There are places in this world that urge you to pause, and Lebanon’s Qadisha Valley is one. As the day ends over this historic landscape — birthplace of one of the most popular poets of all time, Kahlil Gibran, author of The Prophet — you look around and sense that the sun has set here for thousands of years, well before you were born, and will continue to set long after you’re gone.
There are events that urge you to pause too, and the brutal death of a friend’s father, in a land far from where he was born, is one. In August 2010, while asking a friend if I could use her apartment in Amman, Jordan, I learned that her dad, Tom Little, had been one of ten humanitarian health workers killed weeks earlier in Afghanistan. In the days ahead I would spend parts of each evening online, learning more about him and the other men and women killed.
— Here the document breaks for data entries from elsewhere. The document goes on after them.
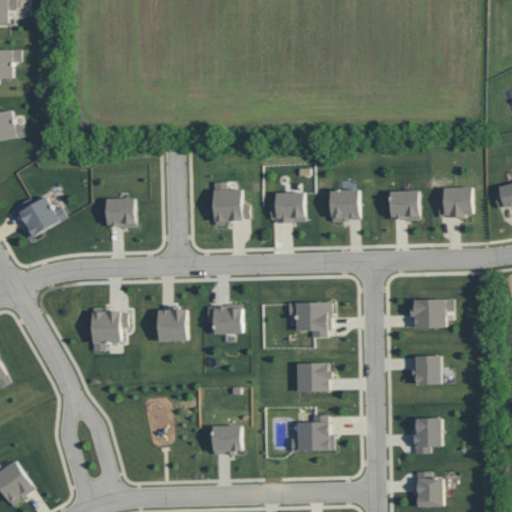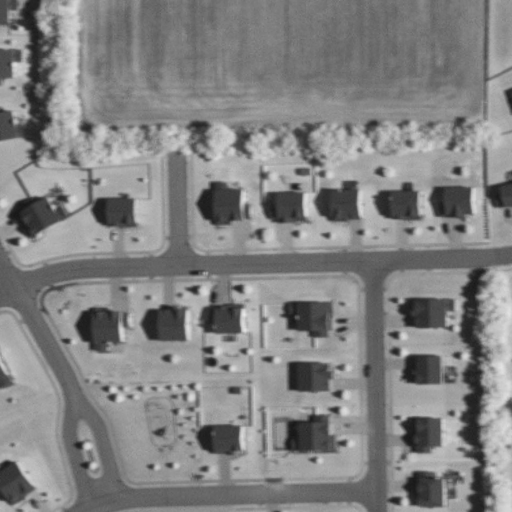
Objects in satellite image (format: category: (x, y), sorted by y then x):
building: (7, 9)
building: (7, 9)
building: (10, 60)
building: (9, 61)
building: (10, 124)
building: (11, 125)
building: (504, 194)
building: (505, 194)
building: (458, 201)
building: (459, 201)
building: (231, 203)
building: (231, 203)
building: (347, 203)
building: (348, 203)
building: (407, 203)
building: (408, 203)
road: (176, 206)
building: (291, 206)
building: (291, 206)
building: (123, 211)
building: (123, 211)
building: (41, 214)
building: (42, 214)
road: (511, 257)
road: (250, 261)
building: (434, 310)
building: (434, 310)
building: (314, 315)
building: (228, 316)
building: (314, 316)
building: (228, 317)
park: (508, 321)
building: (175, 322)
building: (176, 323)
building: (109, 325)
building: (110, 326)
building: (429, 368)
building: (430, 368)
building: (4, 373)
building: (4, 373)
road: (62, 373)
building: (316, 375)
building: (316, 375)
road: (378, 385)
park: (159, 432)
building: (429, 432)
building: (316, 433)
building: (429, 433)
building: (316, 434)
building: (229, 437)
building: (230, 437)
building: (16, 480)
building: (16, 480)
building: (431, 488)
building: (432, 488)
road: (223, 489)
I found one essay in the Atlanta Journal-Constitution. Written by Jonathan Larson, who was a friend of Dan Terry (Dan, one of those killed, was a long-time friend of Tom Little), it is simply titled “Humanitarian leaves legacy in the hills of Afghanistan.” It looks at Dan’s life and motivation, and makes a nod toward his early vagabonding years, when his love for a people and place was forged. Here’s an excerpt:
He counted among his friends the Taliban commanders of his neighborhood, and insisted after 30 years they were not the nemeses caricatured to us. It was the humanity of each one that he kept reaching for, flint-like in his belief that there was something noble in each neighbor, which made him a willing and joyful debtor to the forgotten poor of Badakhshan, Nuristan (“country of light”), and beyond. He was often heard to say, “in the end we’re all knotted into the same carpet.”
…The spiritual equation runs something like this: To whom much is given, much is required. Dan understood that he had been lavishly endowed in faith, in friendship, in family, in opportunity, learning and hope. And it’s as though he’d be damned if that great wealth failed to count for something in the larger scheme of, yes, humble things.
Sunsets in Lebanon and the deaths of people in Afghanistan who actively loved their neighbors — there is much that urges us to take stock of our lives, our motivations, our places in this world.